1) Say we have a convective boundary layer, and that the drag parameterization is independent of V, the total shear. Show that the velocity in the boundary layer is always less than the geostrophic wind outside the boundary layer.
(Hint: let v_g=0, to simplify things)
2) An Ekman layer over a moving surface. Say that there is a plate at z=0 which is moving with a velocity (u,v)=(U,0). Above the plate is a stable boundary layer. Above that, the atmosphere is at rest. Write down the equations and boundary conditions for this problem. Find the solution that matches the plate velocity, and that goes to zero up into the atmosphere. Describe the solution. Which way do the velocities spiral?

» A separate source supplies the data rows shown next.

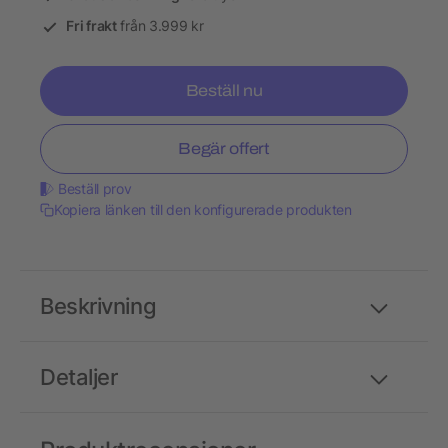
Fri frakt
från 3.999 kr
Beställ nu
Begär offert
Beställ prov
Kopiera länken till den konfigurerade produkten
Beskrivning
Detaljer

1) The geopotential height contours at 850 mb are oriented east-west, with the height decreasing to the north, and the contours at 750 mb are oriented northwest-southeast, decreasing to the northeast. Is this warm advection or cold?
2) The geopotential in a channel is given by:
Phi = sin(2x) sin(2y)
Show that the advection of vorticity is identically zero.
Dynamics problems for next time (uke 19): 7.36, 7.40.
HINT: 7.36: Think of the wave diagram which explains Rossby wave propagation (what happens to the relative vorticity when a parcel moves north). Now look at the barotropic PV equation. What happens when the parcel moves to shallower or deeper water?
HINT: 7.40: This involves the continuity equation. Work through 7.39 and then it will be clear how to do this.